The project proceeds with two identifiable approaches to post-conflict reconstruction in Africa. The first one draws on the conceptual framing and analysis of empirical experiences of reconstruction in post-colonial/post-independence Africa within the context of a strong role for the state in development and dominance of development planning as a policy tool as with the Biafran war (Second National Development Plan 1970-1975). We also analyse efforts towards developmental transformation through development planning in the aftermath of the Mau Mau uprisings in Kenya (First National Development Plan 1965/66-1969/70- revised). There was emphasis on a strong role for the state alongside engagement with the private sector (with vibrant participation from foreign capital) as part of a wider development planning process.

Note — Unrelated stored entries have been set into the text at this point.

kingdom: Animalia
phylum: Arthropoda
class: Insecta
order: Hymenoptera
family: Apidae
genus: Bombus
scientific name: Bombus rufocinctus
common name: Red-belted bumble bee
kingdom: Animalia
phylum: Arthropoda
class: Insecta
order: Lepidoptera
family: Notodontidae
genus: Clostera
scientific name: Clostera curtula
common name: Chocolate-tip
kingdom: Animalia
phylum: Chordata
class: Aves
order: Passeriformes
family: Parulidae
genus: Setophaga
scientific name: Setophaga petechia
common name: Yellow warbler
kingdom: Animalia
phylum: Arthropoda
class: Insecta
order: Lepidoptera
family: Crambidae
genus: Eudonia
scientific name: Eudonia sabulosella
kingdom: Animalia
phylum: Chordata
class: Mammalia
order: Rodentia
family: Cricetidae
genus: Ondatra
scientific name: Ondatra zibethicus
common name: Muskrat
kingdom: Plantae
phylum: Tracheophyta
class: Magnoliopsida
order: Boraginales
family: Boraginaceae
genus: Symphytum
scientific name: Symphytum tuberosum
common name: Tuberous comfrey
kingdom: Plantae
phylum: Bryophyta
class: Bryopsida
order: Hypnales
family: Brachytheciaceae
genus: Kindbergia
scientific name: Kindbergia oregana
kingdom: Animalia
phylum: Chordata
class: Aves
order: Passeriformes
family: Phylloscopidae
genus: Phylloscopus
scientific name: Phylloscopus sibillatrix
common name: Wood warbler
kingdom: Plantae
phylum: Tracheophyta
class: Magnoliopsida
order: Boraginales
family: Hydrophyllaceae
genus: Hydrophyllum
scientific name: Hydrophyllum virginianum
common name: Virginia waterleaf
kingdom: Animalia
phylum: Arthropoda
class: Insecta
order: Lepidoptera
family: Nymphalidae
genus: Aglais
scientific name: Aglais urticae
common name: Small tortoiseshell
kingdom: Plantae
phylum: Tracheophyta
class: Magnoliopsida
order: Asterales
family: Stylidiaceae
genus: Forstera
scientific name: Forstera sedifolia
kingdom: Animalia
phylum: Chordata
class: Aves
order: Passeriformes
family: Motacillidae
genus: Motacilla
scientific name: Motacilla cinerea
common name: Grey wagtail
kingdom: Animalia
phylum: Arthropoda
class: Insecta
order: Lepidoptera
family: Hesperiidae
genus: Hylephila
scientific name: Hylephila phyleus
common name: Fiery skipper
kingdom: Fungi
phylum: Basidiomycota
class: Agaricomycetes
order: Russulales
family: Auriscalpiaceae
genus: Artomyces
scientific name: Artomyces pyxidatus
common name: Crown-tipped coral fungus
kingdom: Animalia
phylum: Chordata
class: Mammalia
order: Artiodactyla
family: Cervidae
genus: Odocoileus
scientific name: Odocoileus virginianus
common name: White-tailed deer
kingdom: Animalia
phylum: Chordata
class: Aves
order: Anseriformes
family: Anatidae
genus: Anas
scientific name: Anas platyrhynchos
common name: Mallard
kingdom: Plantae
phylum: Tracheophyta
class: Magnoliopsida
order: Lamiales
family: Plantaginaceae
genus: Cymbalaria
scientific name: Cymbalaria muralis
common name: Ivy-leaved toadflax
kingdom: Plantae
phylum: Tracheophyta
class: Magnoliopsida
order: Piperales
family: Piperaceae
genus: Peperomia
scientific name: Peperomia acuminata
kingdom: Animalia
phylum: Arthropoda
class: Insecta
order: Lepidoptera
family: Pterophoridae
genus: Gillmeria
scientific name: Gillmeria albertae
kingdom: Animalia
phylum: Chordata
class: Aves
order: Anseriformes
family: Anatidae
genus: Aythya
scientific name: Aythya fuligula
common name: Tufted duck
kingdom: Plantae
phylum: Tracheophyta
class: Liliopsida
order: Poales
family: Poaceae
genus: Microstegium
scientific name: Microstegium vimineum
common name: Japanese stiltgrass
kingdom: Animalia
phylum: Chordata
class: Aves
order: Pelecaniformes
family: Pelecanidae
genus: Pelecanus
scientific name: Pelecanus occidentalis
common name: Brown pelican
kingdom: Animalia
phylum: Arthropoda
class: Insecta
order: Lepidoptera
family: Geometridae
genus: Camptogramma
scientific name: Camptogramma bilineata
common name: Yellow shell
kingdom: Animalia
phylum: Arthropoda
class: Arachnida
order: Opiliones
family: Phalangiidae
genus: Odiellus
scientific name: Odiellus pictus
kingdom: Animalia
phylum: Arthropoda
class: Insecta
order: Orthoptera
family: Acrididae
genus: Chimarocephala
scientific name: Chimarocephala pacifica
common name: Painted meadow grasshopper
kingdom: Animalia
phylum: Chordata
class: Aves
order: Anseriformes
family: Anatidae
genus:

The second one draws on empirical experiences in the post-structural adjustment period within the context of mainstream arguments for the reduced role for the state in development in the early responses to the present-day conflicts in the Niger Delta (2009), Boko Haram- affected North Eastern Nigeria (2014-) and Post-Election violence in Kenya (2007). This second approach is most clearly identifiable as reconstruction within the liberal peacebuilding framework as exemplified by the mandate of the UN Peacebuilding Commission (Olonisakin and Ikpe, 2012). These approaches are emblematic of Moore’s (2007:12) suggestion that post-conflict reconstruction is caught ‘in tensions between neoliberal and more interventionist visions of development in general.’ This project investigates the implications of these tensions on the conceptual development and practice of post-conflict reconstruction. In doing so it contributes to providing new guidance to policy and practice where current approaches fall short.